### TASK ITEM:
Retype exactly what runs from the first line of the data to the line with "nose: (207, 85)", keeping both of those lines and skipping pictures.

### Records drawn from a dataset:
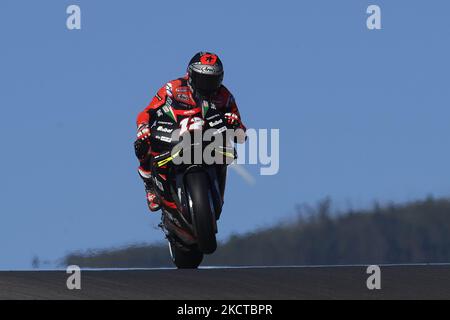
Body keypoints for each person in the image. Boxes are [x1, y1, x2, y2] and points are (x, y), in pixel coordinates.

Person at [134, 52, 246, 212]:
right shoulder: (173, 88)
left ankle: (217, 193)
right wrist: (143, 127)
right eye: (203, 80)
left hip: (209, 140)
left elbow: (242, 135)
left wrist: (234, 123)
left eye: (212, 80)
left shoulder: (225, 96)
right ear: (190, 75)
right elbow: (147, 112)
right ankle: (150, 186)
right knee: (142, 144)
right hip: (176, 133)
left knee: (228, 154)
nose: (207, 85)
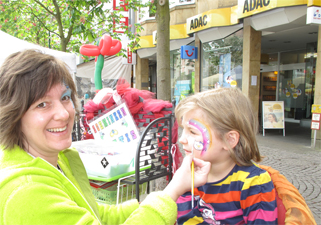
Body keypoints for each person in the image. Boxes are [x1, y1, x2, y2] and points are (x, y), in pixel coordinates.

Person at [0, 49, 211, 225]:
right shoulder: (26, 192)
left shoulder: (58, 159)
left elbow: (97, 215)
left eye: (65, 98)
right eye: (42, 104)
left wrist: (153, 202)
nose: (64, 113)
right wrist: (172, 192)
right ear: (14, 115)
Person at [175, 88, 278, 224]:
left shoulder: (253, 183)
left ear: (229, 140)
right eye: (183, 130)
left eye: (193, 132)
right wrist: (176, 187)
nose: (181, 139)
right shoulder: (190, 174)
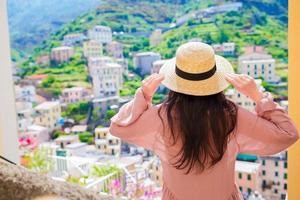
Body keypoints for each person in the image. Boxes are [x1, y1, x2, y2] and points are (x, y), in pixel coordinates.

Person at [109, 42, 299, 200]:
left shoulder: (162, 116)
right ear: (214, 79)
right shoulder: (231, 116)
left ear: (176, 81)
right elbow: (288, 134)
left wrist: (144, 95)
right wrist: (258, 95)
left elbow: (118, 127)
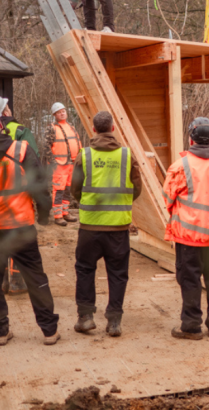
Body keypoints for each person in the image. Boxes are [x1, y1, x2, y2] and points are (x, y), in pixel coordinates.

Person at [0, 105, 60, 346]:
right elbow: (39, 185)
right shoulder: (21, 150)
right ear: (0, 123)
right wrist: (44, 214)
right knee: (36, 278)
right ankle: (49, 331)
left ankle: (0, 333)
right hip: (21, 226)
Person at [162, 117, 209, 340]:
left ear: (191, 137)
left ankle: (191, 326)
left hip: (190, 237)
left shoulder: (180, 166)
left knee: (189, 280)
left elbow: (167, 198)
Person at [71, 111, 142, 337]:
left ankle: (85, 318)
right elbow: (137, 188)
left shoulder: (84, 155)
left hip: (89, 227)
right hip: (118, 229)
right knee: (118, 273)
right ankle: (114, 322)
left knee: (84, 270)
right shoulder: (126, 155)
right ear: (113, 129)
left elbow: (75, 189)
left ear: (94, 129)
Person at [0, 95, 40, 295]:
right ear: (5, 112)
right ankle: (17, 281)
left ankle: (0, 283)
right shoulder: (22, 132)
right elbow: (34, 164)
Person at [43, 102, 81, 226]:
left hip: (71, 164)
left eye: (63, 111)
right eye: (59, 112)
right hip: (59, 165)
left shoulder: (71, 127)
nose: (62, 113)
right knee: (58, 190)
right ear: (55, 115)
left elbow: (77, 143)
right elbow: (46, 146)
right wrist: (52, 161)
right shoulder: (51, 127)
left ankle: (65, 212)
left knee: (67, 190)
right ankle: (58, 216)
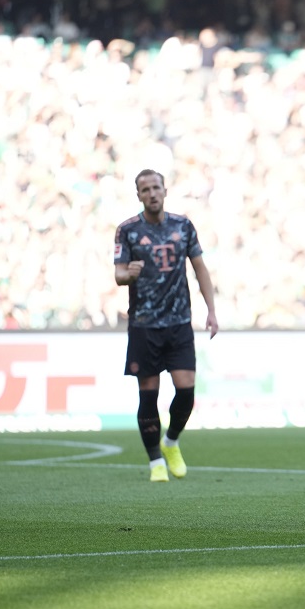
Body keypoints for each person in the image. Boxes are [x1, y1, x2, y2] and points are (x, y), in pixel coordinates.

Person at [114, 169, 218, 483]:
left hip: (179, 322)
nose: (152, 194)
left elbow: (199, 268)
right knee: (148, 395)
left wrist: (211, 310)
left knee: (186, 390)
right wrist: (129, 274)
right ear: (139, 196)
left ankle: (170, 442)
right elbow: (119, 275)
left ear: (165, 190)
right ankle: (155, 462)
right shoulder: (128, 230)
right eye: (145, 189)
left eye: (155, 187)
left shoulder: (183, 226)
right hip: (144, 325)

### REPLY TO THE EXERCISE:
Body keypoints for each person in the image. Boxes are [x1, y1, x2, y2] and points are (x, y), in pixel coordinates.

Person at [134, 52, 246, 212]:
right shoulder: (173, 88)
left ankle: (217, 193)
right wrist: (143, 127)
right eye: (203, 80)
left hip: (209, 140)
left elbow: (242, 135)
left wrist: (234, 123)
left eye: (212, 80)
left shoulder: (225, 96)
right ear: (190, 75)
right elbow: (147, 112)
right ankle: (150, 186)
right knee: (142, 144)
right hip: (176, 133)
left knee: (228, 154)
nose: (207, 85)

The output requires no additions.